It would be hard to exaggerate Terence Conran's influence on the way we think about design in Britain today. In a career spanning 60 years, the designer, retailer, restaurateur and property developer has had more of an impact than any other designer of his generation: he introduced us to flat pack furniture, helped transform the look of the British home with his shops Habitat and The Conran Shop, and established Britain's first museum dedicated to design, the Design Museum in London, where a major exhibition tracing his career opens next week.

Celebrating the his 80th birthday, Terence Conran: The Way We Live Now explores his considerable impact on the British design industry and his legacy, whilst also showing his design approach and inspirations.

The show traces his career from post-war austerity through to the new sensibility of the Festival of Britain in the 1950s, the birth of the Independent Group and the Pop Culture of the 1960s, to the design boom of the 1980s and on to the present day.

'No one has done more to change the way that Britain looks, or the way we look at things,' says Sudjic.

Conran is best known for Habitat, the furniture and interiors chain he founded in 1964 and which is credited with lifting British living rooms out of the gloom of post war austerity. Selling Conran's own furniture designs alongside others sourced form Europe, Habitat made designer furniture widely available to the British middle class for the first time.
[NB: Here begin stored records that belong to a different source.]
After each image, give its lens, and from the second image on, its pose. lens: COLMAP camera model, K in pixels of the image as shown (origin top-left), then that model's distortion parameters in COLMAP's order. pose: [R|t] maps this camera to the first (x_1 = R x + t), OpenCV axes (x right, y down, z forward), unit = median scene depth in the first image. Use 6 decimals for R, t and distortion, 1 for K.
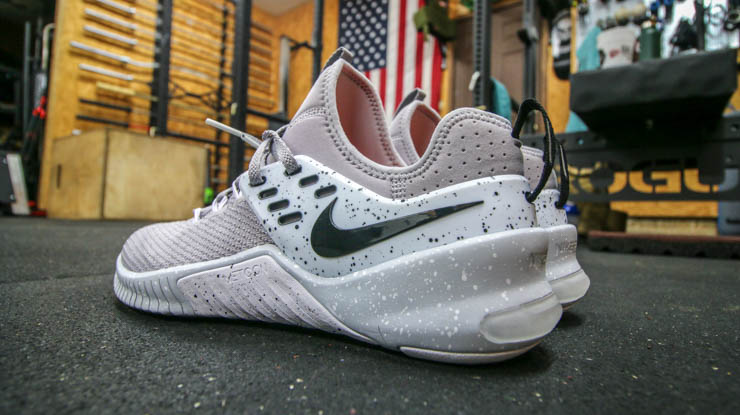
lens RADIAL K [[393.6, 0, 370.0], [0, 393.6, 207.5], [0, 0, 1]] dist [-0.000668, -0.013426]
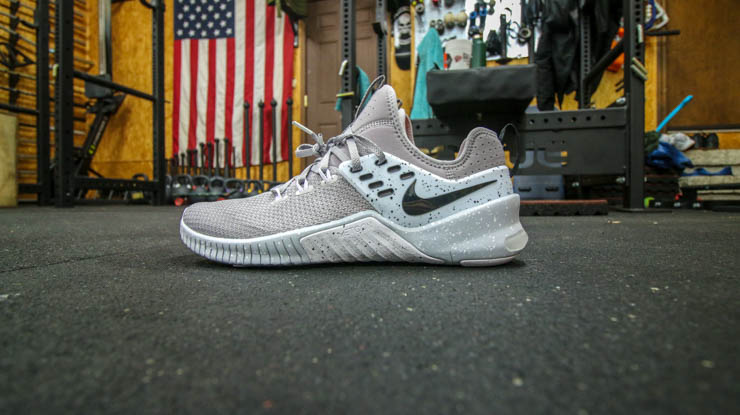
lens RADIAL K [[393.6, 0, 370.0], [0, 393.6, 207.5], [0, 0, 1]] dist [-0.000668, -0.013426]
pose [[0.918537, -0.044040, 0.392873, -0.114360], [0.019798, 0.997653, 0.065545, -0.002393], [-0.394838, -0.052428, 0.917254, -0.055662]]
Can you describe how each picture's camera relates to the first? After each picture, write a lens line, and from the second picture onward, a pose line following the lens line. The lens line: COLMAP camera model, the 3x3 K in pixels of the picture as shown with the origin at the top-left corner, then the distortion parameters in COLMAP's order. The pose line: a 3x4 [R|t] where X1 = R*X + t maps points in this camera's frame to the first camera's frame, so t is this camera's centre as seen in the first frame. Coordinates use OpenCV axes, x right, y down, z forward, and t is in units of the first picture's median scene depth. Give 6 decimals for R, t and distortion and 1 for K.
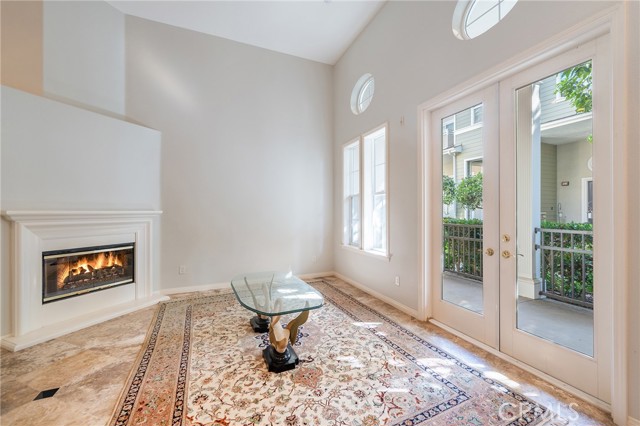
lens RADIAL K [[262.8, 0, 318.6], [0, 262.8, 210.6], [0, 0, 1]] dist [-0.001652, -0.000446]
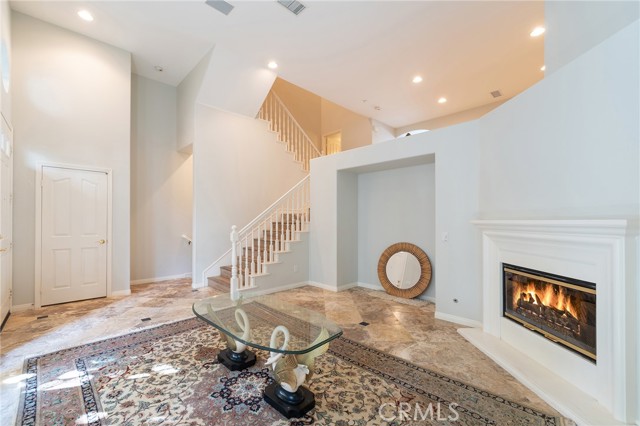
lens RADIAL K [[255.7, 0, 303.1], [0, 255.7, 219.2], [0, 0, 1]] dist [-0.001660, -0.000506]
pose [[-0.932359, -0.002491, -0.361526, -0.017190], [0.000244, 0.999972, -0.007521, 0.003691], [0.361535, -0.007101, -0.932332, 1.658311]]
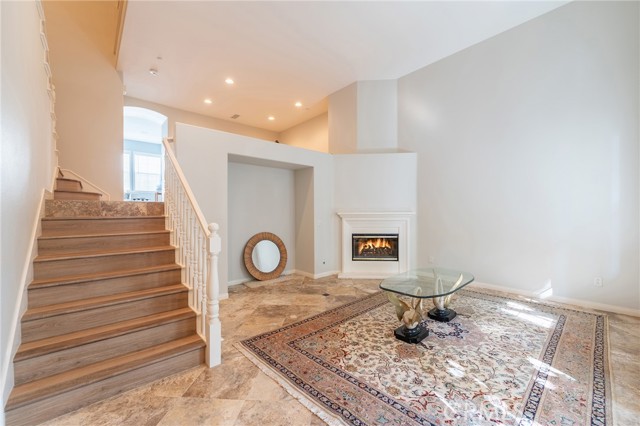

With Stephen Bayley,, Conran co-founded the Boilerhouse Project a space in the V&A museum dedicated to contemporary design, and, later, the Design Museum near London's Tower Bridge. He continues to support the museum and recently pledged £17.5m to help it move from its current home to the former Commonwealth Building in Kensington.

Terence Conran: The Way We Live Now is on at the Design museum, Shad Thames, London, from 16 November to 4 March.